ACTION ITEM: The answer consists only of the lines from the beginning of the listing below to the line holding "thumb mcp: (268, 192)", inclusive, with every picture removed.
Top of INPUT FOR THIS TASK
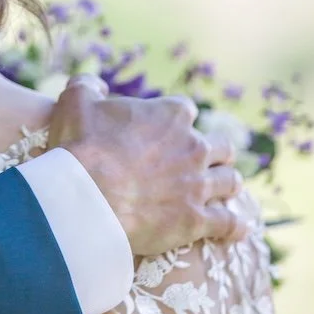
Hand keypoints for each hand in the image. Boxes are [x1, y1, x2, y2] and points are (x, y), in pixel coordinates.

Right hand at [50, 76, 245, 256]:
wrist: (86, 199)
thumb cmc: (81, 148)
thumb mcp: (75, 102)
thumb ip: (87, 85)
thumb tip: (95, 85)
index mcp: (171, 115)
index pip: (186, 110)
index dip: (175, 120)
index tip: (164, 131)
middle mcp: (193, 147)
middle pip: (221, 146)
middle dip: (214, 153)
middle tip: (200, 162)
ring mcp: (198, 185)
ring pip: (230, 182)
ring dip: (226, 184)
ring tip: (222, 191)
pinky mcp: (197, 220)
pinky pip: (229, 223)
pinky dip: (234, 226)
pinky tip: (237, 228)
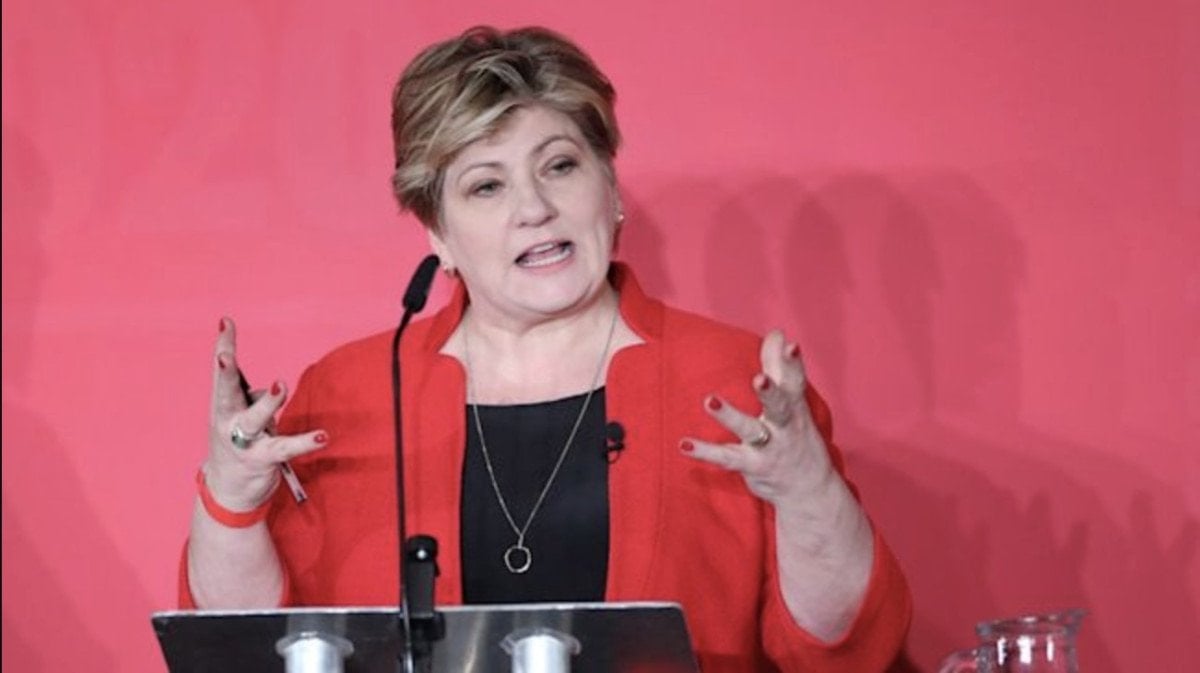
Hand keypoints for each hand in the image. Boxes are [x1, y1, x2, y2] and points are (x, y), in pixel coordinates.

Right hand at [205, 317, 326, 510]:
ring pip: (253, 419)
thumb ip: (253, 400)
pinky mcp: (262, 460)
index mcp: (222, 406)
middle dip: (225, 373)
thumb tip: (269, 391)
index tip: (225, 321)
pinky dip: (305, 442)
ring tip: (281, 386)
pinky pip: (285, 448)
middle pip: (225, 393)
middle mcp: (226, 422)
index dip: (224, 346)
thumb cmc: (236, 445)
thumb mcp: (239, 418)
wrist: (227, 492)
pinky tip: (323, 436)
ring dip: (268, 403)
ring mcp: (242, 442)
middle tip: (224, 356)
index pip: (222, 373)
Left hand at [682, 330, 834, 504]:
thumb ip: (779, 367)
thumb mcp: (794, 403)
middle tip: (759, 378)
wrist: (809, 491)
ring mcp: (768, 448)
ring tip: (710, 400)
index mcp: (795, 408)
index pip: (795, 382)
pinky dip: (705, 452)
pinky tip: (684, 444)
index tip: (790, 345)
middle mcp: (784, 427)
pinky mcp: (751, 466)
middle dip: (770, 393)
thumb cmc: (798, 438)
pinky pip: (726, 458)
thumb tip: (777, 334)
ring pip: (750, 431)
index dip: (793, 364)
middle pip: (779, 407)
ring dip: (730, 417)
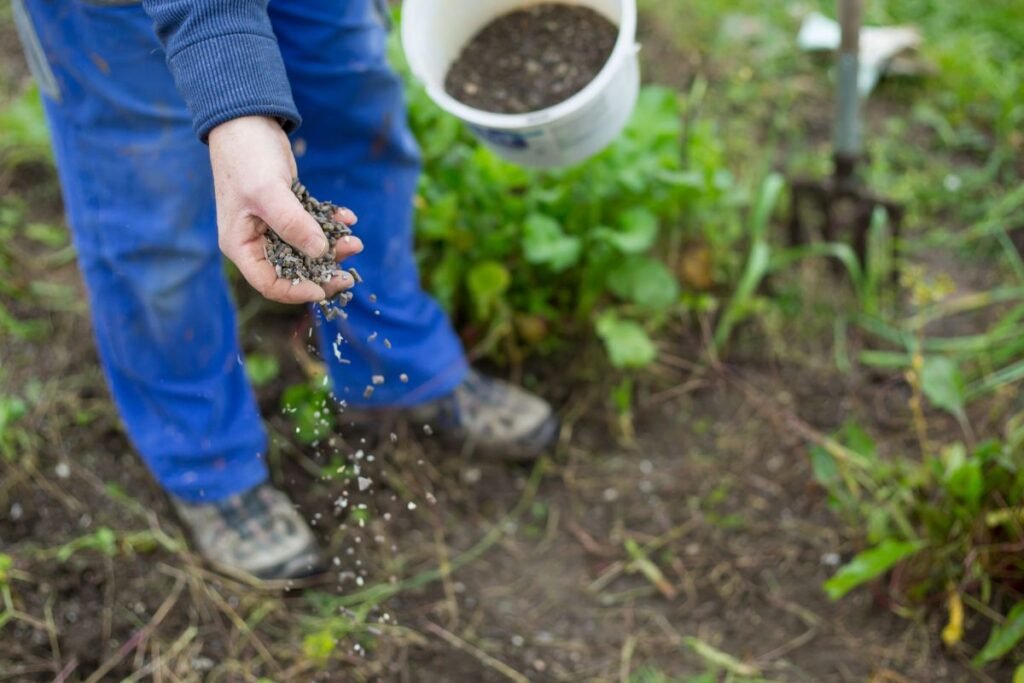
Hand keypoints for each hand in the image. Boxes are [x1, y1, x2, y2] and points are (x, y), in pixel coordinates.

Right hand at [208, 116, 362, 302]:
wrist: (247, 120)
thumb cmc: (247, 157)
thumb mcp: (268, 192)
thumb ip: (293, 224)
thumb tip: (320, 252)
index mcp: (241, 245)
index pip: (269, 283)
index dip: (297, 291)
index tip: (324, 288)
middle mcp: (256, 240)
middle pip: (293, 270)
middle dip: (323, 270)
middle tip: (349, 273)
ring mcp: (273, 225)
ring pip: (307, 248)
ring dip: (333, 246)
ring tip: (356, 240)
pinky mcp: (290, 209)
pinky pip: (314, 225)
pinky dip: (330, 223)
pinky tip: (347, 218)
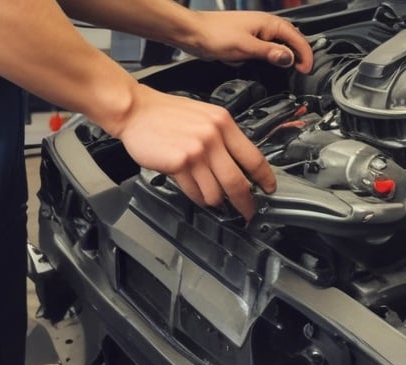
Bottom of INPUT FOR THIS TASK
ANSWER SECTION:
Hand keypoints for each hand in the image. Boxes are [x1, y1, x2, y2] and points are (x, y), in pixel coordinates.

Right hand at [50, 76, 245, 256]:
wrist: (86, 199)
thumb cmc: (81, 148)
thumb mcp: (75, 102)
thumb ip: (87, 85)
thumb tip: (95, 85)
index mcp: (171, 115)
index pip: (186, 110)
index dip: (175, 120)
index tip: (164, 131)
middle mcp: (193, 147)
middle pip: (221, 146)
middle dip: (214, 153)
middle tip: (200, 162)
ring mcp: (198, 185)
ring pip: (230, 182)
ring dip: (226, 184)
ring tip: (222, 191)
pinky mcp: (197, 220)
pinky pip: (229, 223)
pinky dip: (234, 226)
pinky tip: (237, 228)
Hand keypoints for each hand in the image. Boxes are [x1, y1, x2, y2] and points are (x, y), in pixel coordinates.

Right hand at [205, 317, 326, 510]:
ring pip: (253, 419)
thumb ip: (253, 400)
pinky mcp: (262, 460)
index mcp: (222, 406)
middle dip: (225, 373)
thumb tip: (269, 391)
index tip: (225, 321)
pinky dip: (305, 442)
ring tip: (281, 386)
pinky pip: (285, 448)
middle pip: (225, 393)
middle mcp: (226, 422)
index dip: (224, 346)
thumb cmc: (236, 445)
thumb mcp: (239, 418)
wrist: (227, 492)
pinky tip: (323, 436)
ring dip: (268, 403)
ring mcp: (242, 442)
middle tip: (224, 356)
index pip: (222, 373)
Left hand at [682, 330, 834, 504]:
thumb ip: (779, 367)
thumb mcp: (794, 403)
middle tip: (759, 378)
wrist: (809, 491)
ring mcp: (768, 448)
ring tip: (710, 400)
index mcp: (795, 408)
index pip: (795, 382)
pinky dip: (705, 452)
pinky tip: (684, 444)
index tip: (790, 345)
middle mcp: (784, 427)
pinky mcp: (751, 466)
middle dip: (770, 393)
thumb cmc: (798, 438)
pinky pip: (726, 458)
thumb tip: (777, 334)
ring pip: (750, 431)
index dip: (793, 364)
middle pip: (779, 407)
ring dip: (730, 417)
Hand keypoints for each hand in the image. Boxes are [x1, y1, x2, y2] and points are (x, y), in pixel coordinates.

Right hand at [208, 116, 362, 302]:
wrist: (247, 120)
thumb cmc: (247, 157)
thumb mcp: (268, 192)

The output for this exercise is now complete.